I'm considering buying a Shop Foz M1011 box & pan brake from Grizzly. But I want to add some custom fingers that will let me make radius bends up to 1/2".

So I tried to find someplace that sells Shop Fox parts. 

Grizzly's list of parts for this unit is almost completely "Not Available" or "Backordered". My last go-around with backordered parts from Grizzly is ongoing. I ordered a drill press table last December for shipment in January. It is now August and the latest shipment update from Grizzly is November - almost a year later.

Where can I get individual fingers for the model M1011 brake?

Gary


----------



## C-Bag (Aug 4, 2021)

I’m in somewhat of a similar situation, and I’m just going to order some plate and make my own. In my case I want to replace the separate fingers with one solid plate to add ridgity to the middle for full length bends. But what you are talking about is going to take some mods as i believe you would have to change setback. It might be easier to do those kinds of radii on a press break than box and pan. But I’m no expert.


----------



## yukon_rose (Aug 4, 2021)

C-Bag said:


> But what you are talking about is going to take some mods as i believe you would have to change setback.


Exactly. That is why I want to buy additional fingers. My plan is to shorten them and add a round bar. My project right now is to do some 1/2" radius pieces in 22 gauge aluminum.

Gary


----------



## C-Bag (Aug 4, 2021)

I think you'll find just like on mine, the material is nothing special. Mine are probably just 1018 mild steel. I might go to annealed 4140. 

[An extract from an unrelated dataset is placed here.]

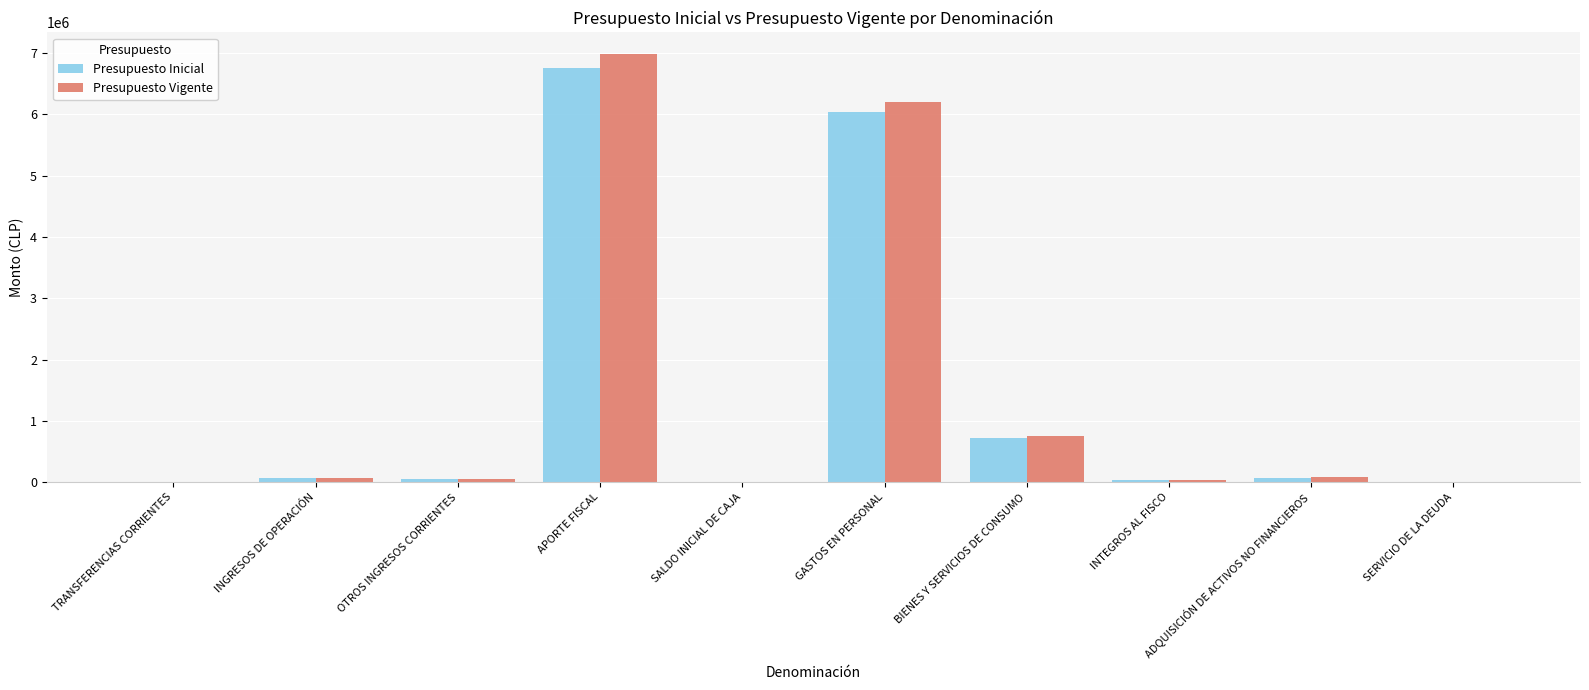

What is the sum of all Presupuesto Vigente values?

14190044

It would be way cheaper to make them yourself then. Do you have a like 20tn press? You could save yourself some $$ and just make a press brake attachment for it.


----------



## yukon_rose (Aug 4, 2021)

C-Bag said:


> I think you'll find just like on mine, the material is nothing special. Mine are probably just 1018 mild steel. I might go to annealed 4140.
> 
> It would be way cheaper to make them yourself then. Do you have a like 20tn press? You could save yourself some $$ and just make a press brake attachment for it.


The fingers are NOT hardened?

And I DO have a 20T press. But I need the full 24" width that the M1011 offers. My press is only 22".

Gary


----------



## C-Bag (Aug 4, 2021)

According to everything I've read hardened steel is no "stiffer" than unhardened. Hardened just resists wear better. It's going to take more pressure to do a 1/2" radius than just a normal brake.

My antique screw press is 27" inside. My 3n1 is 30". It's what I use for sheetmetal.

I think you will be disappointed in any import box and pan off the shelf. There's a reason the old US made sheetmetal machines are 3 to 4 x's as much as the Grizzly.


----------